NUC on Wood
By Bobby Neal Winters
A few years ago, I went through a period of building computers. Built an Itty-bitty Ubuntu box and a media center, going through the process one piece at a time. I liked the one piece at a time model. You plan out your project; you order your piece for the week; you get it in the mail; then you order your next piece et cetera until it is done. Then you put it all together.
This was a great way to spread out both the expense and the joy. And indeed as a big part of these projects are to keep my otherwise mischievous mind occupied, it was very effective. Something with four parts would take four weeks to complete and so keep me in a happy place for a whole month.
My path from computer building took me to Arduino and to Raspberry Pi. These categories are both amenable to the one piece at a time model.
Then earlier this year I happened upon the NUC (Next Unit of Computing) computer. This is a computer that has a tiny (four inch by four inch) motherboard but will support I3, I5, and I7 processors. I thought that this would be great. I could make one and put Ubuntu on it, I would have a Linux box small enough to sit alongside my Windows box but powerful enough to do something beyond the Raspberry Pi level.
And to cut to the chase, I’ve got something working. I got it all to work out today. Let me go back to the beginning, though, and say some things that might (MIGHT) smooth the road for any of the rest of you who might want to trek down the same road.
The first thing is that I was not able to get the one piece at a time method to work out all that well. Let me explain. When you list out the pieces of a computer, what do you have:
- Power supply
- Hard drive
I was not able to get those first four separately. Actually, it’s not that simple. I bought the case. I have it sitting unused over to the side right now. I wasn’t able to get a motherboard to fit it. I looked my eyes out over the Internet, but the only ones I could find came in lots of 10. I didn’t want 10. I wanted one. Within my searches, I came upon a product that combined the first 4 of these. This was a bit pricey, but it did include a lot.
Here is an opportunity to talk about the power supply. When you make a computer--even an itty-bitty box with an ITX motherboard--you put the power supply inside. With this type of machine it goes outside. You use the same sort of power supply that you use on your laptop, your printer, or on most of your peripherals. A mickey-mouse power cord (if you’ve seen one, no explanation is needed; if you haven’t none will do) goes into a transformer which will then connect to your computer with a jack.
Over the next couple of weeks I bought the memory and a solid state hard drive. Okay, memory is boring. The SSD is exciting and even--dare I say it--sexy. It was $75 for 120 GB which looks pricey if you compare it to the standard hard drive where the same money will get you 750 GB, but Lord have mercy this smokes. You turn on your computer and your operating system is loaded.
In building computers these days, my observation has been that if it weren’t for the front-panel connections it would be as easy as putting Legos together. This already had its equivalent of the front panel connected, so assembly was just snapping the memory cards and the solid state drive into place.

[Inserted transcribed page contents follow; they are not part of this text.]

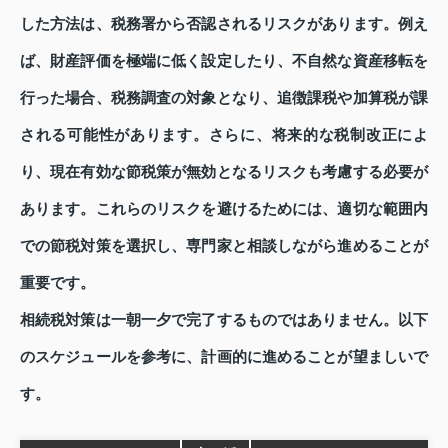
した方法は、税務署から否認されるリスクがあります。例え
ば、財産評価を極端に低く設定したり、不自然な資産移転を
行った場合、税務調査の対象となり、追徴課税や加算税が課
される可能性があります。さらに、将来的な税制改正によ
り、現在有効な節税策が無効となるリスクも考慮する必要が
あります。これらのリスクを避けるためには、適切な範囲内
での節税対策を選択し、専門家と相談しながら進めることが
重要です。
相続税対策は一朝一夕で完了するものではありません。以下
のスケジュールを参考に、計画的に進めることが望ましいで
す。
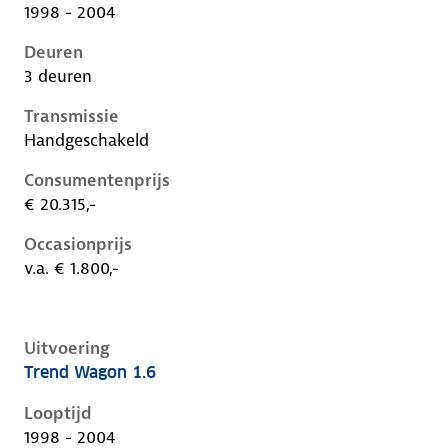
1998 - 2004
Deuren
3 deuren
Transmissie
Handgeschakeld
Consumentenprijs
€ 20.315,-
Occasionprijs
v.a. € 1.800,-
Uitvoering
Trend Wagon 1.6
Ford Focus i, wagon 1.6, 74 kW, Benzine, 5 deuren
Looptijd
1998 - 2004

The challenge I had in putting my NUC box together came after the machine was totally assembled: installing the operating system. As I said, the entire raison d’etre of this box was to run Linux. You can go to the Ubuntu page and download Ubuntu and even get instructions on how to install it from a USB stick. And it “installs” very quickly and easily. The scare quotes are there because getting it to boot after you’ve gotten it installed is an issue.

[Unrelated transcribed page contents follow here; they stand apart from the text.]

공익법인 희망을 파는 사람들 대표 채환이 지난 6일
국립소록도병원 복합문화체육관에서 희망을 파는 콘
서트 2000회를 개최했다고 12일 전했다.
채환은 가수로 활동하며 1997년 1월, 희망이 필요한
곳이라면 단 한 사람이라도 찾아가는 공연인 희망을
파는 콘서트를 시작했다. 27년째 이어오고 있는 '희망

I have succeeded in that. I am not going to tell you the exact method because I am not sure it’s reproducible. It required Internet searches and fiddling with the BIOS. Once I got it to boot, the fracking keyboard I have wouldn’t work. I finally installed a wireless keyboard I have lying around and it worked.
I was able to get it to run headless by installing xrdp on it and using remote desktop from my windows machine to login. At this point, I have no methodology to recommend more specific than some combination of stubbornness and patience.